The gross proceeds to the Company from the Private Placement are expected to be approximately $110 million. The expected proceeds from the Private Placement, together with the Company’s existing cash and cash equivalents, are projected to extend the Company’s cash runway into 2026. The Company currently intends to use the proceeds from the Private Placement, together with its existing cash and investments, for working capital and general corporate purposes.
The Purchase Agreement contains customary representations, warranties and agreements by the Company, customary conditions to closing, indemnification obligations of the Company, other obligations of the parties and termination provisions.
The Company has agreed to prepare and file a resale registration statement with the Securities and Exchange Commission no later than the 45th calendar day following the Closing, to register the resale of the Shares, and to use its commercially reasonable efforts to cause such resale registration statement to become effective as promptly as possible thereafter. The foregoing description of the Purchase Agreement is not complete and is qualified in its entirety by reference to the full text of the form of Purchase Agreement, which is filed as Exhibit 10.1 to this Current Report on Form 8-K and incorporated by reference herein.
Jefferies LLC, TD Securities (USA) LLC and Piper Sandler & Co. are acting as joint placement agents (together, the “Placement Agents”) for the Private Placement and the Company has agreed to pay the Placement Agents customary placement fees. The Company entered into a letter agreement with the Placement Agents regarding their engagement as placement agents, pursuant to which the Placement Agents agreed to act as placement agents for the Private Placement.
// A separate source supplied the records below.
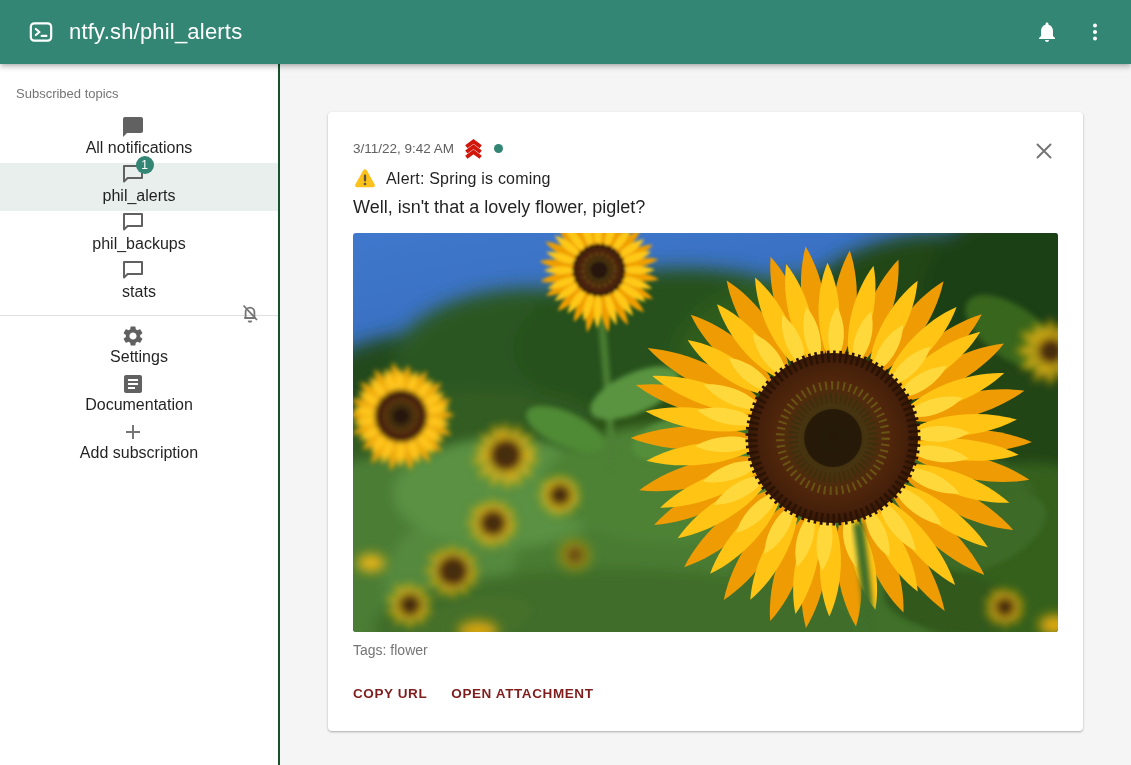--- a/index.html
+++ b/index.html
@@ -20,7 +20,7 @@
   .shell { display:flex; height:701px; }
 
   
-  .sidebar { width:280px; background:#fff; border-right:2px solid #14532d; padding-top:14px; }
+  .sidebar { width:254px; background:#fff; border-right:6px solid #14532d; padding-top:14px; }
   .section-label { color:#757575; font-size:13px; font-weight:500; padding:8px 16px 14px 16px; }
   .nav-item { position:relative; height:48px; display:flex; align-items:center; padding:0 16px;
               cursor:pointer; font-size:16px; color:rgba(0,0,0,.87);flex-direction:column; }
Item 3.02. | Unregistered Sales of Equity Securities. |
To the extent required by Item 3.02 of Form 8-K, the information regarding the Shares set forth under Item 1.01 of this Form 8-K is incorporated by reference in this Item 3.02. The Company issued the Shares in reliance on an exemption from registration provided for under Section 4(a)(2) of the Securities Act of 1933, as amended (the “Securities Act”). The Company relied on this exemption from registration for private placements based in part on the representations made by the Purchasers, including the representations with respect to each Purchaser’s status as an accredited investor, as such term is defined in Rule 501(a) of the Securities Act, and each Purchaser’s investment intent. The offer and sale of the Shares has not been registered under the Securities Act.